((
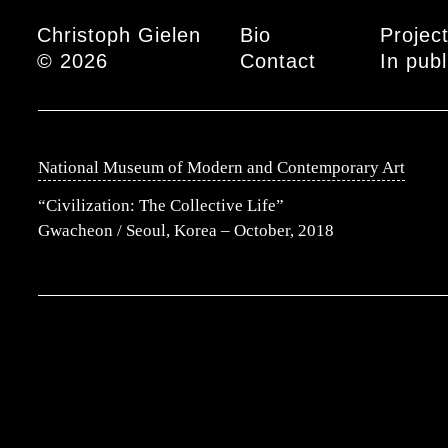
Main menu
Christoph Gielen
Bio
Projec
© 2026
Contact
In publ
National Museum of Modern and Contemporary Art
“Civilization: The Collective Life”
Gwacheon / Seoul, Korea – October, 2018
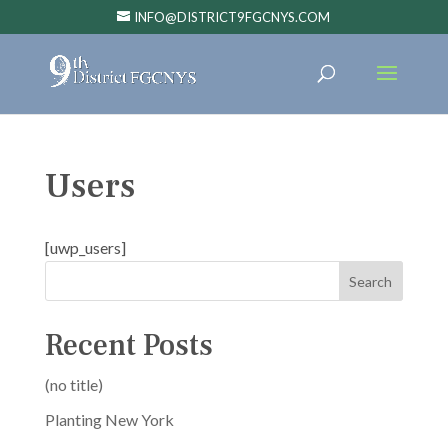
INFO@DISTRICT9FGCNYS.COM
Users
[uwp_users]
Search
Recent Posts
(no title)
Planting New York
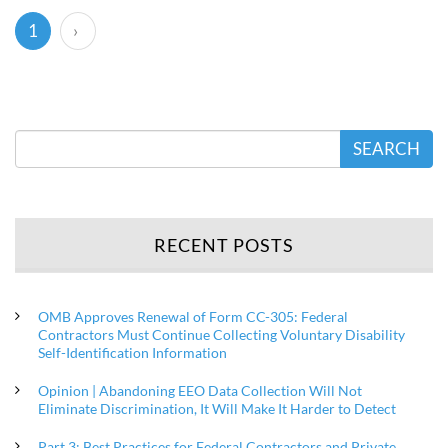
(current)
1
›
SEARCH
RECENT POSTS
OMB Approves Renewal of Form CC-305: Federal
Contractors Must Continue Collecting Voluntary Disability
Self-Identification Information
Opinion | Abandoning EEO Data Collection Will Not
Eliminate Discrimination, It Will Make It Harder to Detect
Part 3: Best Practices for Federal Contractors and Private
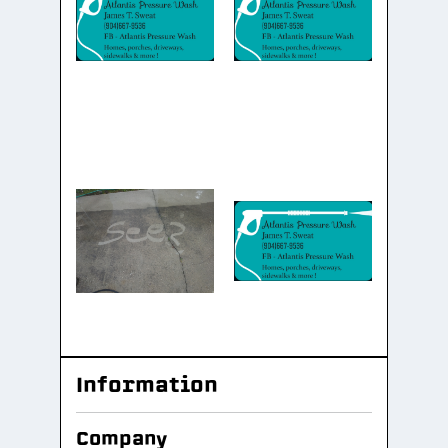
Information
Company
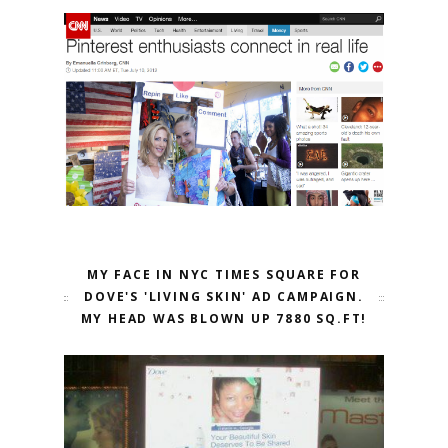
MY FACE IN NYC TIMES SQUARE FOR
DOVE'S 'LIVING SKIN' AD CAMPAIGN.
MY HEAD WAS BLOWN UP 7880 SQ.FT!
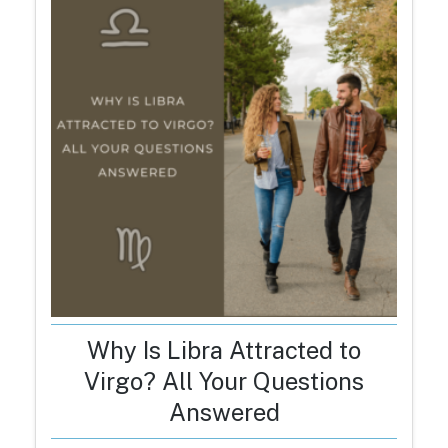
Why Is Libra Attracted to
Virgo? All Your Questions
Answered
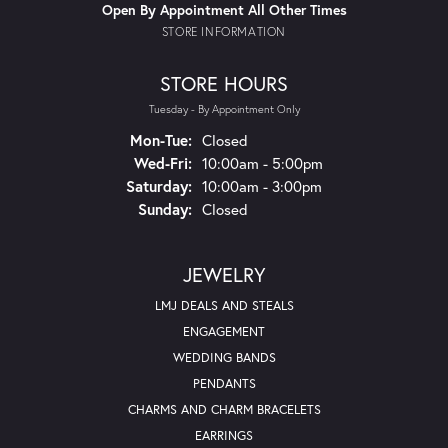
Open By Appointment All Other Times
STORE INFORMATION
STORE HOURS
Tuesday - By Appointment Only
Monday - Tuesday:
Mon-Tue:
Closed
Wednesday - Friday:
Wed-Fri:
10:00am - 5:00pm
Saturday:
10:00am - 3:00pm
Sunday:
Closed
JEWELRY
LMJ DEALS AND STEALS
ENGAGEMENT
WEDDING BANDS
PENDANTS
CHARMS AND CHARM BRACELETS
EARRINGS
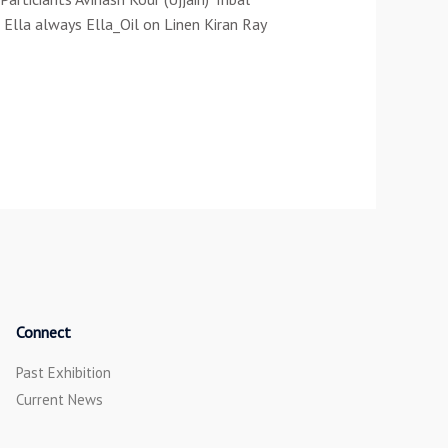
Ella always Ella_Oil on Linen Kiran Ray
Connect
Past Exhibition
Current News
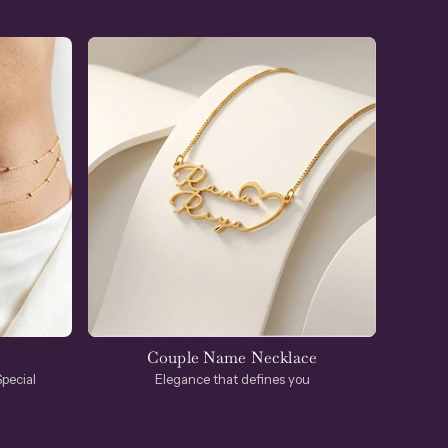
Couple Name Necklace
Elegance that defines you
pecial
))
- **Brief**
The material must be returned exactly, with its pictures omitted.

- **Solved exercise**
Main menu
Christoph Gielen
Bio
Projec
© 2026
Contact
In publ
National Museum of Modern and Contemporary Art
“Civilization: The Collective Life”
Gwacheon / Seoul, Korea – October, 2018
INFO@DISTRICT9FGCNYS.COM
Users
[uwp_users]
Search
Recent Posts
(no title)
Planting New York
(current)
1
›
SEARCH
RECENT POSTS
OMB Approves Renewal of Form CC-305: Federal
Contractors Must Continue Collecting Voluntary Disability
Self-Identification Information
Opinion | Abandoning EEO Data Collection Will Not
Eliminate Discrimination, It Will Make It Harder to Detect
Part 3: Best Practices for Federal Contractors and Private
Information
Company
MY FACE IN NYC TIMES SQUARE FOR
DOVE'S 'LIVING SKIN' AD CAMPAIGN.
MY HEAD WAS BLOWN UP 7880 SQ.FT!
Why Is Libra Attracted to
Virgo? All Your Questions
Answered
Open By Appointment All Other Times
STORE INFORMATION
STORE HOURS
Tuesday - By Appointment Only
Monday - Tuesday:
Mon-Tue:
Closed
Wednesday - Friday:
Wed-Fri:
10:00am - 5:00pm
Saturday:
10:00am - 3:00pm
Sunday:
Closed
JEWELRY
LMJ DEALS AND STEALS
ENGAGEMENT
WEDDING BANDS
PENDANTS
CHARMS AND CHARM BRACELETS
EARRINGS
Ella always Ella_Oil on Linen Kiran Ray
Connect
Past Exhibition
Current News
Couple Name Necklace
Elegance that defines you
pecial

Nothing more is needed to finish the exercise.